The timeframes are only estimates and may vary according to how the class is progressing

Introduction (10 minutes)

  • Presentation (8 minutes): The use of text data in businesses; text vs. numeric data; using Python and the Python package sklearn for text analytics; case study of product reviews for new product development.
  • Group discussion (2 minutes): Do you currently use text analysis in your business? If so, how?

Basic Text Preprocessing (40 minutes)

  • Presentation (10 minutes): Documents, corpus, and corpora; stop-words; using sklearn to cleanse text data: stemming, lemmatization, spell checking, punctuation handling.
  • Poll (3 minutes): What is a document? What is a corpus? What is a corpora? What are stop-words? What is stemming and lemmatization?
  • Presentation (10 minutes): Tokenizing sentences and words with sklearn; creating a Bag-of-Words (BOW) of product reviews.
  • Poll (2 minutes): What does tokenizing mean? What is a BOW?
  • Exercise (10 minutes): In this exercise, the learner will work with product reviews. They will eliminate stop-words, tokenize the texts, and create a Bag-of-Words.
  • Q&A (5 minutes)
  • Break (5 minutes)

Text Modeling (40 minutes)

  • Presentation (10 minutes): Creating a Document-Term Matrix (DTM) from a BOW with sklearn functions; sparse matrices and how to handle.
  • Poll (2 minutes): What is a DTM? What does it mean to say it is sparse?
  • Exercise (5 minutes): In this exercise, the learner will create a DTM using the BOW.
  • Presentation (10 minutes): TF/IDF weights: reason for weights; how to create weights; weight application.
  • Poll (3 minutes): How is a term frequency calculated? How is an inverse document frequency calculated? Why apply a IDF to a TF? Why weight the DTM?
  • Exercise (5 minutes): In this exercise, the learner will calculate a TF/IDF set of weights and apply the weights to the DTM.
  • Q&A (5 minutes)
  • Break (5 minutes)

Text Analysis (75 minutes)

> [Stored records]:
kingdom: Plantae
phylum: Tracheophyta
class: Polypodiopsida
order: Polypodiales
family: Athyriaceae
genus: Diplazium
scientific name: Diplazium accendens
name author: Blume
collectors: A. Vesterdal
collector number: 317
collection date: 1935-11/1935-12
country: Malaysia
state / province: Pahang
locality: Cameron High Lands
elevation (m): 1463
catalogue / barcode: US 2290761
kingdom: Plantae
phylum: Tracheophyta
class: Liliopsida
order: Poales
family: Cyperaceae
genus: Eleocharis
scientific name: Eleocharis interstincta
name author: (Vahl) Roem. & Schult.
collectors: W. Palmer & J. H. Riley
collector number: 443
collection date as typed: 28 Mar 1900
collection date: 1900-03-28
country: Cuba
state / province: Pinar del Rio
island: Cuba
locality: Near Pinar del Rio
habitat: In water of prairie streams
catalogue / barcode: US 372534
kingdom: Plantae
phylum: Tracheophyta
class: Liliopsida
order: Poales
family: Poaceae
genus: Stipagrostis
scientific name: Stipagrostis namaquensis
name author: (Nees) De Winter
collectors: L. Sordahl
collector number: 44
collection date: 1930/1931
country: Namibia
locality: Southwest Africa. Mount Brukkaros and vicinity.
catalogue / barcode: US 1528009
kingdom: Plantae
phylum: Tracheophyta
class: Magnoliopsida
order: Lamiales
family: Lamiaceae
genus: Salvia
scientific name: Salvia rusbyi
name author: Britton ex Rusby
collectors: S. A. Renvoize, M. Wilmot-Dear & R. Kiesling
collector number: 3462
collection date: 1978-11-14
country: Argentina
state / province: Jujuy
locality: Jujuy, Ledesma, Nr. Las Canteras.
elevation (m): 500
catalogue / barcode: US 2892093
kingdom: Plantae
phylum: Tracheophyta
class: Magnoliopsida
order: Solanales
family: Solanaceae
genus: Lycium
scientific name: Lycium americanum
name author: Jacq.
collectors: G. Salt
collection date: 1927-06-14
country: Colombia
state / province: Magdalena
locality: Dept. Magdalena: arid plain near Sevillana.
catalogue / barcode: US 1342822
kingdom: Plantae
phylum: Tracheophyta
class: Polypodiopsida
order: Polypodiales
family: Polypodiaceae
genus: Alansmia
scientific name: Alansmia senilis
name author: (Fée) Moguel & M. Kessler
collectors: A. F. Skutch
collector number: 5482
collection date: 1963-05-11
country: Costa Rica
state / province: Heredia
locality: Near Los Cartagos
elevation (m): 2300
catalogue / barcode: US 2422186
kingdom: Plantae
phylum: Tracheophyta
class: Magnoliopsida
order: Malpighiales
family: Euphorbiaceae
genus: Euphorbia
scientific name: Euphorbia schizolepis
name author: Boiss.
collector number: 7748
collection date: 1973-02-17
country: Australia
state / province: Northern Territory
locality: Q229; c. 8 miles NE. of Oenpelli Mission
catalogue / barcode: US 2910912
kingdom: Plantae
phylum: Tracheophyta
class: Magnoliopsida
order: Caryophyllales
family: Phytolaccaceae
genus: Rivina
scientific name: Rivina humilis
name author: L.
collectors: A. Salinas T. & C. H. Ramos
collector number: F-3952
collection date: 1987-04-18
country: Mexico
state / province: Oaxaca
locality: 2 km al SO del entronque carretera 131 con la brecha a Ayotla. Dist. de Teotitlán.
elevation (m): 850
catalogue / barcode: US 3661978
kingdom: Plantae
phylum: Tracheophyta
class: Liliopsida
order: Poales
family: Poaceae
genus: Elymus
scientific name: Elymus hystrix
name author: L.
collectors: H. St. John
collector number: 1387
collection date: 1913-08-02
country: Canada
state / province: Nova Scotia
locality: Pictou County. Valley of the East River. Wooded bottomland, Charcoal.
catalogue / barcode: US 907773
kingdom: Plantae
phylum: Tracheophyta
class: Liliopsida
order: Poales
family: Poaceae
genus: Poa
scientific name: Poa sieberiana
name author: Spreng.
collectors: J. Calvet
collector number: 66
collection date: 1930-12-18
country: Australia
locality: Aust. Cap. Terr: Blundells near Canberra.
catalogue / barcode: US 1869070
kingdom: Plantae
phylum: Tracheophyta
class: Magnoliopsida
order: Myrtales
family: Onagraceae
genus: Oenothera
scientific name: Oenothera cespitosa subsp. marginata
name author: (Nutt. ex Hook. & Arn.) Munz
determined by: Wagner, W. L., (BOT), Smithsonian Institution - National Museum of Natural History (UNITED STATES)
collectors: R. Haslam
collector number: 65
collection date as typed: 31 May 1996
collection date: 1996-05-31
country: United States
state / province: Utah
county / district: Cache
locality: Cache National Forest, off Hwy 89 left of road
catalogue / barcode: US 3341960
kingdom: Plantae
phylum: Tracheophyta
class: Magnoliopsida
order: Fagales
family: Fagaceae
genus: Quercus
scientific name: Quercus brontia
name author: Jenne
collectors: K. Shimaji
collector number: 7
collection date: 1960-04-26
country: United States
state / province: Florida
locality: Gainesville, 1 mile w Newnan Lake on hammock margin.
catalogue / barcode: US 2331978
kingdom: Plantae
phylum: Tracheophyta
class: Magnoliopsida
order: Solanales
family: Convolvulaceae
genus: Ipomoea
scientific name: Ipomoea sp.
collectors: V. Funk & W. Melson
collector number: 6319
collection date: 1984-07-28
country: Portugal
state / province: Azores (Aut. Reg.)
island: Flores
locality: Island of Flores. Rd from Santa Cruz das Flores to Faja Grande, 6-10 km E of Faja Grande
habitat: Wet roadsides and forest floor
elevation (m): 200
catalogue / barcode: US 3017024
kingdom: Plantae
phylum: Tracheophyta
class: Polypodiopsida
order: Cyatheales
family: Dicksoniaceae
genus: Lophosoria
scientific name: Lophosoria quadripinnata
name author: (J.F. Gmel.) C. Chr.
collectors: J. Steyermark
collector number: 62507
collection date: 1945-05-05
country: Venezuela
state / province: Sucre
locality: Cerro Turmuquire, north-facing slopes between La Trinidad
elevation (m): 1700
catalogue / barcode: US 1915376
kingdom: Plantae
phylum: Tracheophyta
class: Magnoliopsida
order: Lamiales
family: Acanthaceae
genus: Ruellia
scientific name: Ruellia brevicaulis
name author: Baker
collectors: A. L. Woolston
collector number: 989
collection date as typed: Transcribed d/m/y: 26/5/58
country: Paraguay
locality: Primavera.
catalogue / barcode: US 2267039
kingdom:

> [Problems to solve]:
(A) List each section title in the course outline along with the time it is allotted.
(B) Quote the course outline starting at "The timeframes are" and ending at "stemming and lemmatization?".

> [The answers]:
(A)
Introduction (10 minutes)
Basic Text Preprocessing (40 minutes)
Text Modeling (40 minutes)
Text Analysis (75 minutes)

(B)
The timeframes are only estimates and may vary according to how the class is progressing

Introduction (10 minutes)

  • Presentation (8 minutes): The use of text data in businesses; text vs. numeric data; using Python and the Python package sklearn for text analytics; case study of product reviews for new product development.
  • Group discussion (2 minutes): Do you currently use text analysis in your business? If so, how?

Basic Text Preprocessing (40 minutes)

  • Presentation (10 minutes): Documents, corpus, and corpora; stop-words; using sklearn to cleanse text data: stemming, lemmatization, spell checking, punctuation handling.
  • Poll (3 minutes): What is a document? What is a corpus? What is a corpora? What are stop-words? What is stemming and lemmatization?